Chu Qing comprit que Wei Xia ne souhaitait pas vraiment aborder ce sujet avec eux, et comme le voyage avait été assez fatigant, elle partit d'abord avec Wei Yutang.

Ce n'est que le lendemain qu'ils apprirent que Wei Xia avait tué Sa Yu de ses propres mains parce que ce dernier avait tenté de voler leur carte de déploiement de défense militaire.

Quand Chu Qing a appris la nouvelle, elle a regardé son fils avec un chagrin insupportable.

Être trahi si cruellement par quelqu'un qu'on aime vraiment ; personne ne pourrait le supporter.

"Xiaxia..."

« Papa, je vais bien, vous me manquez juste un peu. »

Wei Xia a dit qu'elle allait bien, mais sa voix était un peu rauque, et elle avait l'air décoiffée et fatiguée.

Sa sincérité fut complètement trahie, et il aurait dû éprouver du ressentiment. Mais après l'avoir tué lui-même, des vagues de réticence et de regret n'ont cessé de le submerger.

Chu Qing craignait que son fils ne commette une bêtise, elle resta donc à ses côtés et demeura dans la capitale pendant trois ans.

Le corps de Sa Yu fut secrètement envoyé au mausolée impérial sur ordre de Wei Xia, et il sera enterré avec elle, l'impératrice, cent ans plus tard.

Wei Xia était indignée par sa trahison et ne pouvait rester indifférente après un tel acte.

En tant qu'empereur, il se doit d'être responsable de son peuple et de faire de son mieux sans hésitation.
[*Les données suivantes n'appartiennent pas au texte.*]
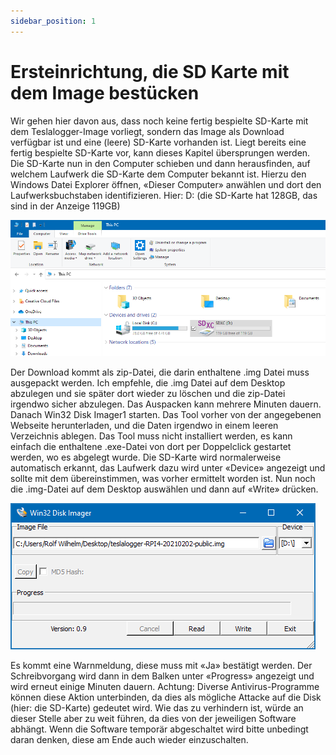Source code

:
 ```yaml
---
sidebar_position: 1
---
```

# Ersteinrichtung, die SD Karte mit dem Image bestücken

Wir gehen hier davon aus, dass noch keine fertig bespielte SD-Karte mit dem Teslalogger-Image vorliegt, sondern das Image als Download verfügbar ist und eine (leere) SD-Karte vorhanden ist. Liegt bereits eine fertig bespielte SD-Karte vor, kann dieses Kapitel übersprungen werden.
Die SD-Karte nun in den Computer schieben und dann herausfinden, auf welchem Laufwerk die SD-Karte dem Computer bekannt ist. Hierzu den Windows Datei Explorer öffnen, «Dieser Computer» anwählen und dort den Laufwerksbuchstaben identifizieren. Hier: D: (die SD-Karte hat 128GB, das sind in der Anzeige 119GB)

![BILD](/img/explorer.png)

Der Download kommt als zip-Datei, die darin enthaltene .img Datei muss ausgepackt werden. Ich empfehle, die .img Datei auf dem Desktop abzulegen und sie später dort wieder zu löschen und die zip-Datei irgendwo sicher abzulegen. Das Auspacken kann mehrere Minuten dauern.
Danach Win32 Disk Imager1 starten. Das Tool vorher von der angegebenen Webseite herunterladen,  und die Daten irgendwo in einem leeren Verzeichnis ablegen. Das Tool muss nicht installiert werden, es kann einfach die enthaltene .exe-Datei von dort per Doppelclick gestartet werden, wo es abgelegt wurde. Die SD-Karte wird normalerweise automatisch erkannt, das Laufwerk dazu wird unter «Device» angezeigt und sollte mit dem übereinstimmen, was vorher ermittelt worden ist. Nun noch die .img-Datei auf dem Desktop auswählen und dann auf «Write» drücken.

![BILD](/img/disk-imager.png)

Es kommt eine Warnmeldung, diese muss mit «Ja» bestätigt werden. Der Schreibvorgang wird dann in dem Balken unter «Progress» angezeigt und wird erneut einige Minuten dauern.
Achtung: Diverse Antivirus-Programme können diese Aktion unterbinden, da dies als mögliche Attacke auf die Disk (hier: die SD-Karte) gedeutet wird. Wie das zu verhindern ist, würde an dieser Stelle aber zu weit führen, da dies von der jeweiligen Software abhängt. Wenn die Software temporär abgeschaltet wird bitte unbedingt daran denken, diese am Ende auch wieder einzuschalten.

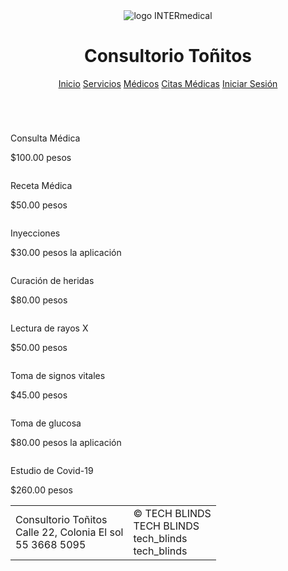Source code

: <!DOCTYPE html>
<html lang="en">
<head>
    <meta charset="UTF-8">
    <meta name="viewport" content="width=device-width, initial-scale=1.0">
    <title>INTERMEDICAL</title>
    <link rel="stylesheet" href="bootstrap/css/bootstrap.min.css"> 
    <link rel="stylesheet" href="css/estilos_index.css">
    <script src="https://kit.fontawesome.com/8d1f4097ba.js" crossorigin="anonymous"></script>
</head>
<body>
    <!--Encabezado-->
    <header class="encabezado"> 
        <img src="imagenes/INTERMEDICALLOGO.png" alt="logo INTERmedical">
        <h1>Consultorio Toñitos</h1>
        <div class="clearfix"></div>
        <nav>
            <a href="index.html">
                <i class="fa-solid fa-house"></i> Inicio</a>
            <a href="servicios.html">
                <i class="fa-solid fa-stethoscope"></i> Servicios</a>
            <a href="medicos.html">
                <i class="fa-solid fa-user-doctor"></i> Médicos</a>
            <a href="citas.html">
                <i class="fa-regular fa-calendar-days"></i>Citas Médicas</a>
            <a href="form_sesion.html">
                <i class="fa-solid fa-circle-user"></i> Iniciar Sesión</a>
        </nav>
    </header>
    <!-- Contenido de la Interfaz-->
    <div class="banner">
        <img src="imagenes/consulbanner.jpg" alt=""> 
    </div>
    <!-- Galeria Servicios -->
    <!-- Primera fila-->
    <div class="fila">
        <!--primera columna-->
        <div class="columna">
            <div class="galeria">
                <img src="imagenes/consulta_medica.jpg" alt="">
                <div class="descripción">
                    <p>Consulta Médica</p>
                    <p>$100.00 pesos</p>
                </div>
            </div>
        </div>
        <!--segunda columna-->
        <div class="columna">
            <div class="galeria">
                <img src="imagenes/receta_medica.jpg" alt="">
                <div class="descripción">
                    <p>Receta Médica</p>
                    <p>$50.00 pesos</p>
                </div>
            </div>
        </div>
        <!--tercera columna-->
        <div class="columna">
            <div class="galeria">
                <img src="imagenes/inyeccion-intramuscularniño.jpg" alt="">
                <div class="descripción">
                    <p>Inyecciones</p>
                    <p>$30.00 pesos la aplicación</p>
                </div>
            </div>
        </div>
        <!--cuarta columna--> 
        <div class="columna">
            <div class="galeria">
                <img src="imagenes/mitos-curación-de-las-heridas.jpg" alt="">
                <div class="descripción">
                    <p>Curación de heridas</p>
                    <p>$80.00 pesos</p>
                </div>
            </div>
        </div>
    </div>
    <!-- El clearfix se coloca para que corte y no siga a la izquierda, sino que vaya hacia abajo-->
    <div class="clearfix"></div>
    <!-- Segunda fila-->
    <div class="fila 2">
        <!--primera columna-->
        <div class="columna">
            <div class="galeria">
                <img src="imagenes/rayos_x.jpg" alt="">
                <div class="descripción">
                    <p>Lectura de rayos X</p>
                    <p>$50.00 pesos</p>
                </div>
            </div>
        </div>
        <!--segunda columna-->
        <div class="columna">
            <div class="galeria">
                <img src="imagenes/signos_vitales.jpg" alt="">
                <div class="descripción">
                    <p>Toma de signos vitales</p>
                    <p>$45.00 pesos</p>
                </div>
            </div>
        </div>
        <!--tercera columna-->
        <div class="columna">
            <div class="galeria">
                <img src="imagenes/glucosa.png" alt="">
                <div class="descripción">
                    <p>Toma de glucosa</p>
                    <p>$80.00 pesos la aplicación</p>
                </div>
            </div>
        </div>
        <!--cuarta columna--> 
        <div class="columna">
            <div class="galeria">
                <img src="imagenes/estudio_covi.jpg" alt="">
                <div class="descripción">
                    <p>Estudio de Covid-19</p>
                    <p>$260.00 pesos</p>
                </div>
            </div>
        </div>
    </div>
    <!--Pie de pagina-->
    <footer class="footer">
        <table>
            <tr>
                <td>
                    <i class="fa-solid fa-house-chimney-medical"></i> Consultorio Toñitos <br><!--Salto de linea-->
                    <i class="fa-solid fa-location-dot"></i> Calle 22, Colonia El sol<br>
                    <i class="fa-solid fa-phone"></i> 55 3668 5095 <br>
                </td>
                <td>
                    &#169; TECH BLINDS <br> <!--© simbolo de copyright-->
                    <i class="fa-brands fa-facebook"></i> TECH BLINDS <br>
                    <i class="fa-brands fa-instagram"></i> tech_blinds <br>
                    <i class="fa-brands fa-tiktok"></i> tech_blinds
                </td>
            </tr>
        </table>
    </footer>
    <script src="bootstrap/js/bootstrap.min.js"></script>
</body>
</html>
L'assassinat de Sa Yu était une décision prise par un empereur, tandis que son inhumation au mausolée impérial était un acte égoïste commis par un homme ordinaire.

Pendant trois ans, Wei Xia porta des vêtements unis, comme si de rien n'était. Trois ans plus tard, elle adopta une tenue rouge vif et flamboyante.
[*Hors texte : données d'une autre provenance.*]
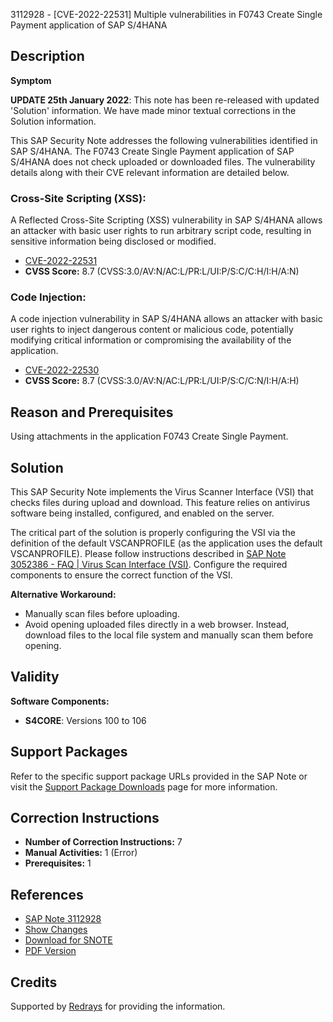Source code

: 3112928 - [CVE-2022-22531] Multiple vulnerabilities in F0743 Create Single Payment application of SAP S/4HANA

## Description

**Symptom**

**UPDATE 25th January 2022**: This note has been re-released with updated 'Solution' information. We have made minor textual corrections in the Solution information.

This SAP Security Note addresses the following vulnerabilities identified in SAP S/4HANA. The F0743 Create Single Payment application of SAP S/4HANA does not check uploaded or downloaded files. The vulnerability details along with their CVE relevant information are detailed below.

### Cross-Site Scripting (XSS):

A Reflected Cross-Site Scripting (XSS) vulnerability in SAP S/4HANA allows an attacker with basic user rights to run arbitrary script code, resulting in sensitive information being disclosed or modified.

- [CVE-2022-22531](https://cve.mitre.org/cgi-bin/cvename.cgi?name=CVE-2022-22531)
- **CVSS Score:** 8.7 (CVSS:3.0/AV:N/AC:L/PR:L/UI:P/S:C/C:H/I:H/A:N)

### Code Injection:

A code injection vulnerability in SAP S/4HANA allows an attacker with basic user rights to inject dangerous content or malicious code, potentially modifying critical information or compromising the availability of the application.

- [CVE-2022-22530](https://cve.mitre.org/cgi-bin/cvename.cgi?name=CVE-2022-22530)
- **CVSS Score:** 8.7 (CVSS:3.0/AV:N/AC:L/PR:L/UI:P/S:C/C:N/I:H/A:H)

## Reason and Prerequisites

Using attachments in the application F0743 Create Single Payment.

## Solution

This SAP Security Note implements the Virus Scanner Interface (VSI) that checks files during upload and download. This feature relies on antivirus software being installed, configured, and enabled on the server.

The critical part of the solution is properly configuring the VSI via the definition of the default VSCANPROFILE (as the application uses the default VSCANPROFILE). Please follow instructions described in [SAP Note 3052386 - FAQ | Virus Scan Interface (VSI)](https://me.sap.com/notes/3052386). Configure the required components to ensure the correct function of the VSI.

**Alternative Workaround:**

- Manually scan files before uploading.
- Avoid opening uploaded files directly in a web browser. Instead, download files to the local file system and manually scan them before opening.

## Validity

**Software Components:**

- **S4CORE**: Versions 100 to 106

## Support Packages

Refer to the specific support package URLs provided in the SAP Note or visit the [Support Package Downloads](https://me.sap.com/supportpackage) page for more information.

## Correction Instructions

- **Number of Correction Instructions:** 7
- **Manual Activities:** 1 (Error)
- **Prerequisites:** 1

## References

- [SAP Note 3112928](https://me.sap.com/notes/3112928)
- [Show Changes](https://me.sap.com/notesLatestChanges/0003112928/E/diff)
- [Download for SNOTE](https://notesdownloads.sap.com/note/0040000000020192022)
- [PDF Version](https://userapps.support.sap.com/sap/support/sfm/notes/print/0003112928?language=en-US&token=E7985FCD6CAD316C3B55D0B09FB8EF01)

## Credits

Supported by [Redrays](https://redrays.io) for providing the information.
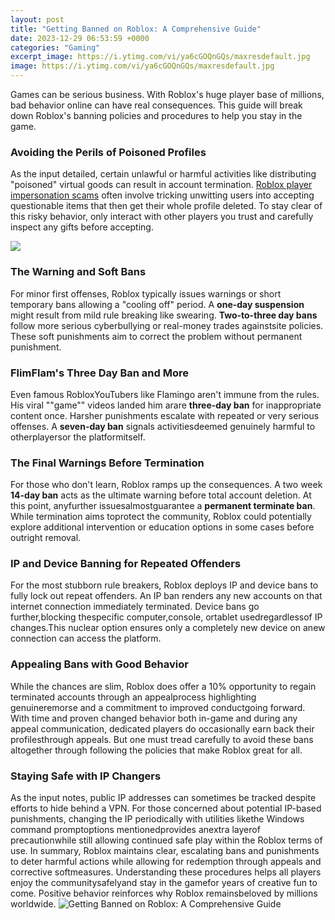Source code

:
 ```yaml
---
layout: post
title: "Getting Banned on Roblox: A Comprehensive Guide"
date: 2023-12-29 06:53:59 +0000
categories: "Gaming"
excerpt_image: https://i.ytimg.com/vi/ya6cGOQnGQs/maxresdefault.jpg
image: https://i.ytimg.com/vi/ya6cGOQnGQs/maxresdefault.jpg
---
```


Games can be serious business. With Roblox's huge player base of millions, bad behavior online can have real consequences. This guide will break down Roblox's banning policies and procedures to help you stay in the game.
### Avoiding the Perils of Poisoned Profiles
As the input detailed, certain unlawful or harmful activities like distributing "poisoned" virtual goods can result in account termination. [Roblox player impersonation scams](https://store.fi.io.vn/chihuahua3495-t-shirt) often involve tricking unwitting users into accepting questionable items that then get their whole profile deleted. To stay clear of this risky behavior, only interact with other players you trust and carefully inspect any gifts before accepting.

![](https://alvarotrigo.com/blog/assets/imgs/2023-01-03/how-get-banned-roblox.jpeg)
### The Warning and Soft Bans  
For minor first offenses, Roblox typically issues warnings or short temporary bans allowing a "cooling off" period. A **one-day suspension** might result from mild rule breaking like swearing. **Two-to-three day bans** follow more serious cyberbullying or real-money trades againstsite policies. These soft punishments aim to correct the problem without permanent punishment.
### FlimFlam's Three Day Ban and More  
Even famous RobloxYouTubers like Flamingo aren't immune from the rules. His viral ""game"" videos landed him arare **three-day ban** for inappropriate content once. Harsher punishments escalate with repeated or very serious offenses. A **seven-day ban** signals activitiesdeemed genuinely harmful to otherplayersor the platformitself.
### The Final Warnings Before Termination 
For those who don't learn, Roblox ramps up the consequences. A two week **14-day ban** acts as the ultimate warning before total account deletion. At this point, anyfurther issuesalmostguarantee a **permanent terminate ban**. While termination aims toprotect the community, Roblox could potentially explore additional intervention or education options in some cases before outright removal. 
### IP and Device Banning for Repeated Offenders
For the most stubborn rule breakers, Roblox deploys IP and device bans to fully lock out repeat offenders. An IP ban renders any new accounts on that internet connection immediately terminated. Device bans go further,blocking thespecific computer,console, ortablet usedregardlessof IP changes.This nuclear option ensures only a completely new device on anew connection can access the platform.
### Appealing Bans with Good Behavior
While the chances are slim, Roblox does offer a 10% opportunity to regain terminated accounts through an appealprocess highlighting genuineremorse and a commitment to improved conductgoing forward. With time and proven changed behavior both in-game and during any appeal communication, dedicated players do occasionally earn back their profilesthrough appeals. But one must tread carefully to avoid these bans altogether through following the policies that make Roblox great for all.
### Staying Safe with IP Changers
As the input notes, public IP addresses can sometimes be tracked despite efforts to hide behind a VPN. For those concerned about potential IP-based punishments, changing the IP periodically with utilities likethe Windows command promptoptions mentionedprovides anextra layerof precautionwhile still allowing continued safe play within the Roblox terms of use.
In summary, Roblox maintains clear, escalating bans and punishments to deter harmful actions while allowing for redemption through appeals and corrective softmeasures. Understanding these procedures helps all players enjoy the communitysafelyand stay in the gamefor years of creative fun to come. Positive behavior reinforces why Roblox remainsbeloved by millions worldwide.
![Getting Banned on Roblox: A Comprehensive Guide](https://i.ytimg.com/vi/ya6cGOQnGQs/maxresdefault.jpg)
Le harem demeurait vide. Il ignorait les hommages des ministres et n'y prêtait aucune attention. Chu Qing hésitait à le presser, et Wei Yutang n'avait guère son mot à dire. Wei Xia continuait de vivre seul.

Pour Wei Xia, l'existence de Sa Yu était véritablement extraordinaire.

Il était à mes côtés quand j'étais jeune, m'accompagnant tout au long de cette étape de ma croissance, et il a été là pour moi à chaque étape du chemin.

En l'accompagnant dans son développement, Sa Yu fut également témoin de sa propre évolution et de sa propre maturité. Depuis longtemps, ils étaient devenus inséparables.

Comme seuls Wei Xia et Sa Yu étaient présents à ce moment-là, personne d'autre ne connaissait les détails.

Fou de rage, Wei Xia sortit le poignard que Sa Yu lui avait offert. On racontait que Sa Yu était un cadeau de son père, reçu à l'âge de huit ans, après avoir traqué le roi-loup.

Fou de rage, Wei Xia menaça de le tuer. Sa Yu saisit alors la main de Wei Xia et s'enfonça lui-même le poignard dans le cœur.

Bien des années après la mort de Sa Yu, Wei Xia le voyait souvent en rêve. Les scènes précédant sa mort se répétaient sans cesse dans ses rêves, devenant de plus en plus nettes à chaque fois.

« S’il y a une vie après la mort, et que vous êtes toujours empereur, je ne souhaite pas renaître dans les steppes. Même si je nais dans une famille ordinaire, souvenez-vous de venir me chercher et de m’emmener avec vous. »

« Mon père ne m’aime pas ; il aime mon frère aîné. Je n’ai jamais rien reçu quand nous étions petits. N’oubliez pas de m’acheter des choses dans l’autre vie. »

«Si vous n'êtes pas empereur, que diriez-vous de devenir ma femme ?»

Wei Xia rêva une fois de plus des paroles que Sa Yu lui avait adressées avant de mourir, et porta la main à son cœur, qui palpitait et était engourdi.